**EXTRACT:**
The Discovery of Piranesi's Final Project
Stephen Lauf



28 December 1778   Monday
. . . . . .


28 December 1812   Monday

S. Longstreth who went to Ury yesterday morning taking Jabez, returned about 11. My daughter S. is as heretofore. I dined at SL's. W. Sansom called PM to see me and took me in his [?] to the upper ferry over Schuylkill, hoping to see L. Wernway's[?] attempt to make a self moving machine, but it was removed. The weather was cold. On my return I felt chilly and sent a note apologizing for non attendance to an appointment at Jos. Reeds to meet Dr. Hunt at 7. I went to bed early, slept well.


28 December 1997
R. G. Collingwood, The Idea of History (New York: Oxford University Press, 1994.

**RECORD SET:**
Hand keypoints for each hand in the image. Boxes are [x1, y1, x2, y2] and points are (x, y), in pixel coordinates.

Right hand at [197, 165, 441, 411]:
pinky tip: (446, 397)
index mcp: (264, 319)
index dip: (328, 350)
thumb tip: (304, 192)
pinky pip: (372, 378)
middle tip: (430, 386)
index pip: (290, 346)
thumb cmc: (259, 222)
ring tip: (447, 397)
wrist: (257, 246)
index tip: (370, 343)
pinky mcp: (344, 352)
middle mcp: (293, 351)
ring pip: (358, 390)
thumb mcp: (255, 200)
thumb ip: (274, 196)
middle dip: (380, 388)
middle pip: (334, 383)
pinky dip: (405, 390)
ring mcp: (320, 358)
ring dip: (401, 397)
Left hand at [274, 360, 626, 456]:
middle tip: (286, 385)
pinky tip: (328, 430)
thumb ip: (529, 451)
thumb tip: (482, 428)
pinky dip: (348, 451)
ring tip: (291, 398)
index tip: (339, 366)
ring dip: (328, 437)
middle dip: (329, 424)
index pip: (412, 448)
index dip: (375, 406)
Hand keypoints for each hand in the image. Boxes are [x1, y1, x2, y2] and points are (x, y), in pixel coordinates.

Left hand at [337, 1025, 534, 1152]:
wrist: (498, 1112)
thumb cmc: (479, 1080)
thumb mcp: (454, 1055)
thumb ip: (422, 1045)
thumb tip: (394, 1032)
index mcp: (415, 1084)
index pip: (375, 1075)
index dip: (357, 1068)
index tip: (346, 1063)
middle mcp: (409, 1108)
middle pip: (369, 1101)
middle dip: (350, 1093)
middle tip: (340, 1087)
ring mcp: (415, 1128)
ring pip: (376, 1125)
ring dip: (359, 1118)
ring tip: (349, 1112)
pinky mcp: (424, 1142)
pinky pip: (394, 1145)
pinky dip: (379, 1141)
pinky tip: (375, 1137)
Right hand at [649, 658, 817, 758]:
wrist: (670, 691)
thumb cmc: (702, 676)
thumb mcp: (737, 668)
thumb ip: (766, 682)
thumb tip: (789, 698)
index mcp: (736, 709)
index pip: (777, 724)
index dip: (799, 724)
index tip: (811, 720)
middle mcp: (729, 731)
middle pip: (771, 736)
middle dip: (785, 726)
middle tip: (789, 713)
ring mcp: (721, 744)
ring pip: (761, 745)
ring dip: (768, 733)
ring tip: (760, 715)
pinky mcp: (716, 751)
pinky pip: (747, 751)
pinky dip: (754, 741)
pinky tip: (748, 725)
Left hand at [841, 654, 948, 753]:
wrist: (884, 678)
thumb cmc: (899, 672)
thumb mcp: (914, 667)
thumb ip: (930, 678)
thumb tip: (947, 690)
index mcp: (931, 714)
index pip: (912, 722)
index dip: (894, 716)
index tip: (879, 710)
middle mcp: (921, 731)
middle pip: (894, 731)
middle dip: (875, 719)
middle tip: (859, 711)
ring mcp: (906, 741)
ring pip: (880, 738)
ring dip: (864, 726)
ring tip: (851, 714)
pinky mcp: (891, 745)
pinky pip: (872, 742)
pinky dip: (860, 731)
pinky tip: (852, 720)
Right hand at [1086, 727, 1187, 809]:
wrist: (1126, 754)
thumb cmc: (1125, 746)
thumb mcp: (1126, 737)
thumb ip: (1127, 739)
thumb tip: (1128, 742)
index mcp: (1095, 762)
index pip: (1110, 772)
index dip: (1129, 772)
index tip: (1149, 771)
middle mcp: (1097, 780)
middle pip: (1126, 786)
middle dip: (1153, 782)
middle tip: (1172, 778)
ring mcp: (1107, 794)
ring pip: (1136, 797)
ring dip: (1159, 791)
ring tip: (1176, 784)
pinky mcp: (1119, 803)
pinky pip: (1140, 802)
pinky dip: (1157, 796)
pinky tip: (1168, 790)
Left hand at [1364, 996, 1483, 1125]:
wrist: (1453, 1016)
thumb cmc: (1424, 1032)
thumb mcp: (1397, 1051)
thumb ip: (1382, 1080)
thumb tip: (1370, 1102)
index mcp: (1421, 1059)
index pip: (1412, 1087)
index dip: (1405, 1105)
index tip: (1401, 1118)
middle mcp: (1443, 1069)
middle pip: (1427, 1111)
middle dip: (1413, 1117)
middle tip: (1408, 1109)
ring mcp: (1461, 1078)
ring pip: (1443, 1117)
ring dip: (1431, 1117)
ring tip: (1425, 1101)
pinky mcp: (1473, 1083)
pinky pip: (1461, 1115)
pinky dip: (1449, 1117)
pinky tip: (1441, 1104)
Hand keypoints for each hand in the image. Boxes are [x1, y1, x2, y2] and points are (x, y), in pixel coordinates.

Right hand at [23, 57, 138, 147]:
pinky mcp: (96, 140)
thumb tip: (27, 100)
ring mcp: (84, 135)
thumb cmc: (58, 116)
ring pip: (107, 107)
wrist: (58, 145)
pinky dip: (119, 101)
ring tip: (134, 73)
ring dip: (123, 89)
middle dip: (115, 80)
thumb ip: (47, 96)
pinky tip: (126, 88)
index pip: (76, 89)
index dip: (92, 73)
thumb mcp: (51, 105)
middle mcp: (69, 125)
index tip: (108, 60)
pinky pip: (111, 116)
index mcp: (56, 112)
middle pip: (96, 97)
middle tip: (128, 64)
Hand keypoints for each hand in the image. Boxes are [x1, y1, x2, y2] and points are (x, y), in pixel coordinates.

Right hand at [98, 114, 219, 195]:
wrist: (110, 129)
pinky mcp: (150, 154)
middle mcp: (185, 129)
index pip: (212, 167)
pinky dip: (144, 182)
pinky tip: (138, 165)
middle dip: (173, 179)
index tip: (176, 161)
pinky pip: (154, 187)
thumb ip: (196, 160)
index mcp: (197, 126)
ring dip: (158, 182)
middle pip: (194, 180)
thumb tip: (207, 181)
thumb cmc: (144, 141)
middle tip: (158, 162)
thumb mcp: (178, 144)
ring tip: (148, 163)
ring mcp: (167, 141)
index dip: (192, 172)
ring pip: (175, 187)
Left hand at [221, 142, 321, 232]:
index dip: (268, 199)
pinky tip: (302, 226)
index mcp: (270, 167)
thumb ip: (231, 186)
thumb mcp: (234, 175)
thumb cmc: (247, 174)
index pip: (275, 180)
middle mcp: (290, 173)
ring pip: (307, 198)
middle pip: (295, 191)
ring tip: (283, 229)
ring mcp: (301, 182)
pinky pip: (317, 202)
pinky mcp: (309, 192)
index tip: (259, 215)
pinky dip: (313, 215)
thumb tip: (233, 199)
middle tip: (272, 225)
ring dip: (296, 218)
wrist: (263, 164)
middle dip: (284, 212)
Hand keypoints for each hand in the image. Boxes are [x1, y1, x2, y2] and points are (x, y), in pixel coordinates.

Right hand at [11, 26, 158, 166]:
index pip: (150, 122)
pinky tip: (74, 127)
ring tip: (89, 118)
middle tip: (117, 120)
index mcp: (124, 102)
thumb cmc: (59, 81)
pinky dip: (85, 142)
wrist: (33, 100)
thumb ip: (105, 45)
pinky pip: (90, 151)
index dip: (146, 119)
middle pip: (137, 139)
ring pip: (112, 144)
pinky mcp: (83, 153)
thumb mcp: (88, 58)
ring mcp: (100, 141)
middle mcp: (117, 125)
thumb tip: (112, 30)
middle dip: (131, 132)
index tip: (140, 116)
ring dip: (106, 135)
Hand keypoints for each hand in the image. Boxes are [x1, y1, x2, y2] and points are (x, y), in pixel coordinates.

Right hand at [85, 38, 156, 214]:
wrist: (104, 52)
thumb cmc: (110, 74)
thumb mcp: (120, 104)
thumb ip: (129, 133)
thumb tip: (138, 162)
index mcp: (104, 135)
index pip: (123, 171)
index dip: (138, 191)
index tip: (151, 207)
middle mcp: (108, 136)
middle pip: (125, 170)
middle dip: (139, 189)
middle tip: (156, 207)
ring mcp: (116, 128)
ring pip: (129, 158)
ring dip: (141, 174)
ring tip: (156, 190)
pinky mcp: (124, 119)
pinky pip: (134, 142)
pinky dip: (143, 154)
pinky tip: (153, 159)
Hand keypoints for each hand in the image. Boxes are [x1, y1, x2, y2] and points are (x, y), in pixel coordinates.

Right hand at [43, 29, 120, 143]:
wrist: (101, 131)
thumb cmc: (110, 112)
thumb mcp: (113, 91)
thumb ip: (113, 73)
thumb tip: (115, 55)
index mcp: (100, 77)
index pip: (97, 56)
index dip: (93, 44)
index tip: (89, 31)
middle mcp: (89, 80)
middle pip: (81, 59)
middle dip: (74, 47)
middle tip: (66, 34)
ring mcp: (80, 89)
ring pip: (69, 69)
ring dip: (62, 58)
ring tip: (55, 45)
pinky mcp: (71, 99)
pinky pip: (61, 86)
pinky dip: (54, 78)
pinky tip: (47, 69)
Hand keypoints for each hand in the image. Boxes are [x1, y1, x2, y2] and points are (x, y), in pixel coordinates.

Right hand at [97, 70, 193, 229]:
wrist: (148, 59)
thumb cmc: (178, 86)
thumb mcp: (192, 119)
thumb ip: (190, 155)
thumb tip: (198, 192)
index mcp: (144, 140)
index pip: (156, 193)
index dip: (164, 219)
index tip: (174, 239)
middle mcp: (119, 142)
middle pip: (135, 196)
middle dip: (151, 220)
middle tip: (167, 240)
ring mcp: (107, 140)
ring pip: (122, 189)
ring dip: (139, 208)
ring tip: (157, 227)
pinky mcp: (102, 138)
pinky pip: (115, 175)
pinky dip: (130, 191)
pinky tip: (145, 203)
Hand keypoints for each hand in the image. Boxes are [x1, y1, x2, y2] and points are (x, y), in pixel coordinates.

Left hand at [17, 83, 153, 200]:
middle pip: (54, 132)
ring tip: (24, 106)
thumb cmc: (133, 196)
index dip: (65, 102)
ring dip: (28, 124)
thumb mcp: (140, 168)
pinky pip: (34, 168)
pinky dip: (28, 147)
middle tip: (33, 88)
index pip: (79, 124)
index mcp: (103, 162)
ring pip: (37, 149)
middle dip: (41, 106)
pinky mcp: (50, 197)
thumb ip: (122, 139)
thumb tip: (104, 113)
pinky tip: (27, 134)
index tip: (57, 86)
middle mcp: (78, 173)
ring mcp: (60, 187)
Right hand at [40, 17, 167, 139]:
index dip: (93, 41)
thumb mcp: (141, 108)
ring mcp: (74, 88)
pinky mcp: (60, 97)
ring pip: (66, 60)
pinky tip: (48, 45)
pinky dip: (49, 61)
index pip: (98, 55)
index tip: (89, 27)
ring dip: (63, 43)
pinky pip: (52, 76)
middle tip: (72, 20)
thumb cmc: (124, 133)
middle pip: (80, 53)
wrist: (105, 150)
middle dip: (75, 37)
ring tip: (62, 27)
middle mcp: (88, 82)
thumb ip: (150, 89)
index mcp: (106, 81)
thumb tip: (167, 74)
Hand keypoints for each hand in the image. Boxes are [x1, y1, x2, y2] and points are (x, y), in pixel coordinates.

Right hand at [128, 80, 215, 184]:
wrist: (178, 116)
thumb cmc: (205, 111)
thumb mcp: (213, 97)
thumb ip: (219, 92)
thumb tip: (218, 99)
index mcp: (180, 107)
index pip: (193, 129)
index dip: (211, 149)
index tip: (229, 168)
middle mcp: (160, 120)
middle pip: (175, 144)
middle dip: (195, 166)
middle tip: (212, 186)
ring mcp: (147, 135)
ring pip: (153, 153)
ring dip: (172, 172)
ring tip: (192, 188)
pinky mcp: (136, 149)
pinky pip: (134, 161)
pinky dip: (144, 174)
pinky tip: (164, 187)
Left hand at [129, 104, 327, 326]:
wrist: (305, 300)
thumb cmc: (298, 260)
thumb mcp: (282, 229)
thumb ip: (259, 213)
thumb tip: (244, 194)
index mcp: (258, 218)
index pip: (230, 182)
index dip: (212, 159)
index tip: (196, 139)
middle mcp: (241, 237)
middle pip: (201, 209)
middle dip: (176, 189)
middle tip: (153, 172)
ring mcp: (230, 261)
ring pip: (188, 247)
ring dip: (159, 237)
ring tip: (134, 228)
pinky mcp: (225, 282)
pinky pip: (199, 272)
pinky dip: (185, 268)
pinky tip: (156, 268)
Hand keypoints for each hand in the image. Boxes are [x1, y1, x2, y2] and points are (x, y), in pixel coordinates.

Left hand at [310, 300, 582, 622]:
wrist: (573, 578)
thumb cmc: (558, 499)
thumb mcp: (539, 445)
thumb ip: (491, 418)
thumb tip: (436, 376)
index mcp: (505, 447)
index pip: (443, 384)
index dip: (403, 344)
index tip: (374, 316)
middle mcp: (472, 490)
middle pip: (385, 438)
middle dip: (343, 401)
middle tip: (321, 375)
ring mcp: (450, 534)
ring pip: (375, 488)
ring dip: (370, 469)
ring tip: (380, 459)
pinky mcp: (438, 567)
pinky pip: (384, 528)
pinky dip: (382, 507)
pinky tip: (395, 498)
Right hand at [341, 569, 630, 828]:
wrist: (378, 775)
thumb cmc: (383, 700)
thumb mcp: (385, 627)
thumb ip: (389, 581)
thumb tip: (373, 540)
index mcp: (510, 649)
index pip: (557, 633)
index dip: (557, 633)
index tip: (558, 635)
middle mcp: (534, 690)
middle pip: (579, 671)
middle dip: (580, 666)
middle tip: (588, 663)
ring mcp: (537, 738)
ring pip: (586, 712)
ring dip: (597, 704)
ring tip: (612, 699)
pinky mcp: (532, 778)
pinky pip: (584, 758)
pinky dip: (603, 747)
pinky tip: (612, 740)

**ASSIGNMENT A:**
In the 28 December 1812 entry on the Piranesi page, who took the writer to the upper ferry over Schuylkill?
**ASSIGNMENT B:**
From the Piranesi page, copy everything from "28 December 1812" down to "early, slept well.".
**ASSIGNMENT C:**
Continue the Piranesi page from its last line.

**EXPECTED ANSWER A:**
W. Sansom

**EXPECTED ANSWER B:**
28 December 1812   Monday

S. Longstreth who went to Ury yesterday morning taking Jabez, returned about 11. My daughter S. is as heretofore. I dined at SL's. W. Sansom called PM to see me and took me in his [?] to the upper ferry over Schuylkill, hoping to see L. Wernway's[?] attempt to make a self moving machine, but it was removed. The weather was cold. On my return I felt chilly and sent a note apologizing for non attendance to an appointment at Jos. Reeds to meet Dr. Hunt at 7. I went to bed early, slept well.

**EXPECTED ANSWER C:**
p. 282:
How, or on what conditions, can the historian know the past? In considering this question, the first point to notice is that the past is never a given fact which he can apprehend empirically by perception. Ex Hypothesi, the historian is not an eyewitness of the facts he desires to know. Nor does the historian fancy that he is; he knows quite well that his only possible knowledge of the past is mediate or inferential or indirect, never empirical. The second point is that this mediation cannot be effected by testimony. The historian does not know the past by simply believing a witness who saw the events in question and has left his evidence on record. That kind of mediation would give at most not knowledge but belief, and very ill-founded and improbable belief. And the historian, once more, knows very well that this is not the way in which he proceeds; he is aware that what he does to his so-called authorities is not to believe them but to criticize them. If then the historian has no direct or empirical knowledge of them, what kind of knowledge has he: in other words, what must the historian do in order that he may know them?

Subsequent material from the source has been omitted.